Best app for cooking on a budget? Two angles. For low-cost recipes, Good Food, Mob and Tasty all have budget recipe collections. For the bigger cost, the food you buy and bin, an app that plans around what's in your fridge (Chop It's "What's In?") tackles the £1,000 a year the average family wastes. Meal kits like Gousto and HelloFresh cut waste too, but cost more per meal.
Can I import recipes from websites or social media? Paprika and Samsung Food are strong at clipping from websites. For recipes saved from social video and screenshots, the newer apps are better. Chop It imports from a recipe URL or social post and rewrites it into a shoppable format.
Which apps sync across devices? Paprika, Samsung Food, AnyList and Good Food all sync (Paprika needs the matching purchase on each platform). Chop It syncs between its iOS app and web app; there's no Android app yet.
Is there an app that helps me eat more plants or more fibre? Most apps let you filter for vegetarian or high-protein recipes, but none of the established ones measure the variety of your week. Chop It's Weekly Diversity Score tracks plants, fibre and protein across the days you've planned, which is closer to how nutritionists talk about a varied diet than a single calorie number.
Cooking for one or two people? Most of these scale servings up and down, so any work. Paprika and Mealime handle serving sizes cleanly. The friction is shopping for two without waste, which is where pantry-aware planning helps.
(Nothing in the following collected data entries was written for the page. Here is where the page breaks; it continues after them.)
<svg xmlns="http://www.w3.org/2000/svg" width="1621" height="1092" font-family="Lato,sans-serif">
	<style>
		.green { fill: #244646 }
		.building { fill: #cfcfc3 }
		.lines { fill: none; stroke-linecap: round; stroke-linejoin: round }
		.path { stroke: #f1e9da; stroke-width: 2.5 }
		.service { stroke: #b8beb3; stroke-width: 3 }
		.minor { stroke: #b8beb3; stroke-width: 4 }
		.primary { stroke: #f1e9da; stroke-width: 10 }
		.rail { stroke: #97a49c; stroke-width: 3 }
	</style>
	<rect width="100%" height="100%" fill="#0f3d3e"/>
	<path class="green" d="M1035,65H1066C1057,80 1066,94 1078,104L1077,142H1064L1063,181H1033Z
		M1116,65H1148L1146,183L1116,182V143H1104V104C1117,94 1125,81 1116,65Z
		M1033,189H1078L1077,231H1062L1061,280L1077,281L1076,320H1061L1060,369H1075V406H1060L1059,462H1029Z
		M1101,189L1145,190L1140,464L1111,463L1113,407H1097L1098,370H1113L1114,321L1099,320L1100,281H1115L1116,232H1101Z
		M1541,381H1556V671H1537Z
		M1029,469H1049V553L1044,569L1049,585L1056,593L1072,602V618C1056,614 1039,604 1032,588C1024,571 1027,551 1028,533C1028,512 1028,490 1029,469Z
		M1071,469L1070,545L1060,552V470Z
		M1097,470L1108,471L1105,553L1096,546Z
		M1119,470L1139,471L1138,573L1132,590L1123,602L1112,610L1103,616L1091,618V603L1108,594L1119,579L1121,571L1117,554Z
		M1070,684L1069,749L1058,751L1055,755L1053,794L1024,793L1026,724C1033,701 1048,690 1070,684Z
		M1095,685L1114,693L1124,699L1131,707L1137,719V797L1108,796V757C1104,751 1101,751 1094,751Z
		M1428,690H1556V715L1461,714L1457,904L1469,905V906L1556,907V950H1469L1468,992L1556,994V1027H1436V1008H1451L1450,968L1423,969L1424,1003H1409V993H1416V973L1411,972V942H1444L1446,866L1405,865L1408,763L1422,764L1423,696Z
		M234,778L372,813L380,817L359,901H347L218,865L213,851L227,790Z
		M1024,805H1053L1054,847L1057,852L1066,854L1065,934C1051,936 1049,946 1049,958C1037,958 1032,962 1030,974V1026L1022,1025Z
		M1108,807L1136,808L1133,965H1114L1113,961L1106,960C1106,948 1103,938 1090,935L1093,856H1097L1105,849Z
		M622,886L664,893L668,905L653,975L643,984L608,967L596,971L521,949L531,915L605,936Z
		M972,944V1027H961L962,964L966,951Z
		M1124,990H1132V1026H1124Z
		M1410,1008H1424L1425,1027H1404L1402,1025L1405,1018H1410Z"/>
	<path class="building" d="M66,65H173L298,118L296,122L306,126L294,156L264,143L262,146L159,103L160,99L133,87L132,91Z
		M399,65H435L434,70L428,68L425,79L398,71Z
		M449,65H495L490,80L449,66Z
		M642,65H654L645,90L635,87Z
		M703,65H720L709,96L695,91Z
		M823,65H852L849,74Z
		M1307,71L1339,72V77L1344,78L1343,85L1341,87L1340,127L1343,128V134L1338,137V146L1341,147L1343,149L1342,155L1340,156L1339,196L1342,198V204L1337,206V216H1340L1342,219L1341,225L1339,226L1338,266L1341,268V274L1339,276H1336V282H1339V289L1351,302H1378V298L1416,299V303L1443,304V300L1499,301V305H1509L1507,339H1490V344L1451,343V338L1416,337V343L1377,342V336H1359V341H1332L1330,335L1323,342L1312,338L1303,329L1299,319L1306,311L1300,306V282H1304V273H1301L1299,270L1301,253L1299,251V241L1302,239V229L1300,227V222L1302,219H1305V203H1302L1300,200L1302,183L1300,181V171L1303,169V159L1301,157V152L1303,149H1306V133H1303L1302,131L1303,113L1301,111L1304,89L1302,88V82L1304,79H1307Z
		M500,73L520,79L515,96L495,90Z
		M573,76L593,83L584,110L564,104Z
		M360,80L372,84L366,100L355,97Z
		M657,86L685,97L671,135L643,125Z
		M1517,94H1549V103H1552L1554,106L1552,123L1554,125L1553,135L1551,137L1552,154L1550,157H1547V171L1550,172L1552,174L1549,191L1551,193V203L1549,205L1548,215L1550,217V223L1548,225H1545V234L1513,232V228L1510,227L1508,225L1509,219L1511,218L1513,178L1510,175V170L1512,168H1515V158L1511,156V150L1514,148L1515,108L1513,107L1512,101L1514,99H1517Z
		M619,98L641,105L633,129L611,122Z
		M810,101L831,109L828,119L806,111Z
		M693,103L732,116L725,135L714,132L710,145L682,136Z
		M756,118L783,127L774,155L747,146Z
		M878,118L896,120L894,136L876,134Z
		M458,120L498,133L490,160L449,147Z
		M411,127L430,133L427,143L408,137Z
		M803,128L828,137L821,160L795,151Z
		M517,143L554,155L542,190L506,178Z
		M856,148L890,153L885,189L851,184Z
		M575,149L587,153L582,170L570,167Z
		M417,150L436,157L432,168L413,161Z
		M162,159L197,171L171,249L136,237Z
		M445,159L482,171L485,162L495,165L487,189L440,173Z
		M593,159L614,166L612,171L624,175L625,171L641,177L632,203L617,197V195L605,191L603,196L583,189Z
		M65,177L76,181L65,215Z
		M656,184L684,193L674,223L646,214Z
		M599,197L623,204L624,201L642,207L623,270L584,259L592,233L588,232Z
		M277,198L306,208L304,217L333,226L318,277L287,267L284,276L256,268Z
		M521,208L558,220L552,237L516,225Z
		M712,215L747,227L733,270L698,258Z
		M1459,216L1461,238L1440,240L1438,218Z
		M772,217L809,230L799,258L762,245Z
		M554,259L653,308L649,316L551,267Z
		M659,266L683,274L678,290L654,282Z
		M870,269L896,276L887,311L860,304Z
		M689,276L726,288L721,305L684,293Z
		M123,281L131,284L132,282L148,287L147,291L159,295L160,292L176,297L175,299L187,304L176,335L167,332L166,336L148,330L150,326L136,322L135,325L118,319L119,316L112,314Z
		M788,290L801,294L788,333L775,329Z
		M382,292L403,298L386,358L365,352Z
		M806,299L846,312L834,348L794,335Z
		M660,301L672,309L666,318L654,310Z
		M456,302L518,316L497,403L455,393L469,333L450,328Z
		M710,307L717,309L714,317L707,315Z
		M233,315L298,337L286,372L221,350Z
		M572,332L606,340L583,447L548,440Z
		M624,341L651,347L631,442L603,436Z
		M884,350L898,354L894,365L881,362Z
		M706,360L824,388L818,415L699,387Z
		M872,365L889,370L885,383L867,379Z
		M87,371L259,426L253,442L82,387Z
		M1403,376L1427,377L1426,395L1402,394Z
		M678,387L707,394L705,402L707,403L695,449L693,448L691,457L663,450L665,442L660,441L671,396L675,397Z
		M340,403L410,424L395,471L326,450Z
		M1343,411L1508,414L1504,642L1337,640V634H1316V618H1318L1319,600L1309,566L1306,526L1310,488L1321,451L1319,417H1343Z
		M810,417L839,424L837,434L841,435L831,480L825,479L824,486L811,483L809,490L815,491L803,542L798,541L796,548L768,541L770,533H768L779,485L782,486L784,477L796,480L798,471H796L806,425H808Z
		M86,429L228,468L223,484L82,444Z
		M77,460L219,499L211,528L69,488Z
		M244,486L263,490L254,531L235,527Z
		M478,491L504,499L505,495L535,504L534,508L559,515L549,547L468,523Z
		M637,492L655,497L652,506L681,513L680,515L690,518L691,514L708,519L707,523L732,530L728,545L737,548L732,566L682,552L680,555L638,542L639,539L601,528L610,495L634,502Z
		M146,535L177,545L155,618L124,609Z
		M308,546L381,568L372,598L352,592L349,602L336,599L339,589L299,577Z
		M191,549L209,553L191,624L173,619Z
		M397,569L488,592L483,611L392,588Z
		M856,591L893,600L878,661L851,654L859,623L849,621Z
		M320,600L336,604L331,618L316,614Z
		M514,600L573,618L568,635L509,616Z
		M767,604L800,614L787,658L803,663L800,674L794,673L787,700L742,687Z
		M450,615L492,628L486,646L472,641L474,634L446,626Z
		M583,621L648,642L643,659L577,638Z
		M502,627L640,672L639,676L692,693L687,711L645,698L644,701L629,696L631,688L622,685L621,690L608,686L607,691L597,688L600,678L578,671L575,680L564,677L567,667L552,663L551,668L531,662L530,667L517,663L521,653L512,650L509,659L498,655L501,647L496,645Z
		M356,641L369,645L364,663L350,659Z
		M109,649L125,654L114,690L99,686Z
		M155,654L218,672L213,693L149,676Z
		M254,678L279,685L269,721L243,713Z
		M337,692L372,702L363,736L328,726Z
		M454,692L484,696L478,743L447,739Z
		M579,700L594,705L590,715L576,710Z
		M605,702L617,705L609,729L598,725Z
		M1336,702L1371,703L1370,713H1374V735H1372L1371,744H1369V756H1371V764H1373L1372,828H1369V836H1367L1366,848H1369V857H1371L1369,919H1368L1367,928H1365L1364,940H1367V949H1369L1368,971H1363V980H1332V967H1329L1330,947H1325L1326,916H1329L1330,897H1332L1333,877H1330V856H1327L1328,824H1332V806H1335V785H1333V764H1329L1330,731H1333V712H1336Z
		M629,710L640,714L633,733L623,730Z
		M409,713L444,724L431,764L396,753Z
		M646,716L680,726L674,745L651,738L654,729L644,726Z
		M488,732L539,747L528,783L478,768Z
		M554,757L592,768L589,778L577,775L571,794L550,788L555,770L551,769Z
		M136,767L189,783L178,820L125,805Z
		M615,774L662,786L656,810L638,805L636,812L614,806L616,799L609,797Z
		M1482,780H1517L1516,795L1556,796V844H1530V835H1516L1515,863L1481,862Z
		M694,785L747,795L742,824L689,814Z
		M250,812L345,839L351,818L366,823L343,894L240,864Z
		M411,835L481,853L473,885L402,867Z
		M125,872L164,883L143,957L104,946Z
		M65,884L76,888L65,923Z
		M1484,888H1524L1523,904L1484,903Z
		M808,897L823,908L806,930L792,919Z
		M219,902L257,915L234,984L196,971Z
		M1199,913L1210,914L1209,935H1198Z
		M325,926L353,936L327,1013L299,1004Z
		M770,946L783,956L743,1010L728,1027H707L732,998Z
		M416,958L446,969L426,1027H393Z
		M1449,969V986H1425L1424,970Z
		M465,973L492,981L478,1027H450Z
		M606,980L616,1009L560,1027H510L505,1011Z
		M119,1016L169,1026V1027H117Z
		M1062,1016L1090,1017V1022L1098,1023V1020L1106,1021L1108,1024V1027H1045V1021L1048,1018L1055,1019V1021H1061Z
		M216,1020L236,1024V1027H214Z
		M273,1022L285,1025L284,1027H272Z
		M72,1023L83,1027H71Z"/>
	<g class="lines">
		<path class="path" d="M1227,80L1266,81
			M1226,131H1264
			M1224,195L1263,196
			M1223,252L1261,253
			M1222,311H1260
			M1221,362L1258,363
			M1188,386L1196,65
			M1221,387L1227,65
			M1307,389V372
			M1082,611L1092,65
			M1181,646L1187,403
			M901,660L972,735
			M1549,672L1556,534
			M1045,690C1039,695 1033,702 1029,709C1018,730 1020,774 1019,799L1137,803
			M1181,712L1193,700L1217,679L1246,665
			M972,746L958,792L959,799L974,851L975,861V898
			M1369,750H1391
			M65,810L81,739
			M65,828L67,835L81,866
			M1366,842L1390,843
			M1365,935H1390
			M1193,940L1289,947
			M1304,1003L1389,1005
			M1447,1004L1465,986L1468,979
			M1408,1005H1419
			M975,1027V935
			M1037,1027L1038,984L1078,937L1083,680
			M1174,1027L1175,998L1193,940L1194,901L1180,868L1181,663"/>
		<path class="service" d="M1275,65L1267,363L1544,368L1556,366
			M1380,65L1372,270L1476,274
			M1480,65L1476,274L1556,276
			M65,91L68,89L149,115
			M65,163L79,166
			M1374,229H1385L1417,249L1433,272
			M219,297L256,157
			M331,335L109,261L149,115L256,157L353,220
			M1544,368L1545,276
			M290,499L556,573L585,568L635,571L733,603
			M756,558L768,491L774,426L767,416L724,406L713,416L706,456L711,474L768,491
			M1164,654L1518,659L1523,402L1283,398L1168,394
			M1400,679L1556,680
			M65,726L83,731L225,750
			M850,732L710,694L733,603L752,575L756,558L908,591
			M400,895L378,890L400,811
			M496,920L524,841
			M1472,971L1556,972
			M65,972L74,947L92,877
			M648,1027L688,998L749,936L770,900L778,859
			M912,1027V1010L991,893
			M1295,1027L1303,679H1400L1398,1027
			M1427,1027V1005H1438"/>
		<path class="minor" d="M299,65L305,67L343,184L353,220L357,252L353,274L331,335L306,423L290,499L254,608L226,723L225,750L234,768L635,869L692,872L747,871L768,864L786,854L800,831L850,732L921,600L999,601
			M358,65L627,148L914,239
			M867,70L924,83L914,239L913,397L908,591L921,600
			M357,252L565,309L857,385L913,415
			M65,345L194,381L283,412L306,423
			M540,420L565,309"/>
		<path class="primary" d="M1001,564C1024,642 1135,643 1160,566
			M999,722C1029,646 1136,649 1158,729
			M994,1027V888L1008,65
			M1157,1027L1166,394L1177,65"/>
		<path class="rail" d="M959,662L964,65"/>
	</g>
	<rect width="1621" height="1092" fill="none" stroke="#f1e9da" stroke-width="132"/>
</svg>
How to choose, in one line each
- Trusted recipe bank: Good Food.
- No subscription: Paprika.
- Free planning plus a shopping list: Samsung Food.
- Quick dinners, minimum fuss: Mealime.
- One shared family list: AnyList.
- Modern British recipes: Mob.
- Cooking to a calorie target: Eat This Much.
- More variety, less waste: Chop It.
The best meal planning app is the one you'll still be using in week three. Match it to the job you actually have, and be honest with yourself: is your problem finding recipes, or eating with a bit more variety and using up what's already in the fridge?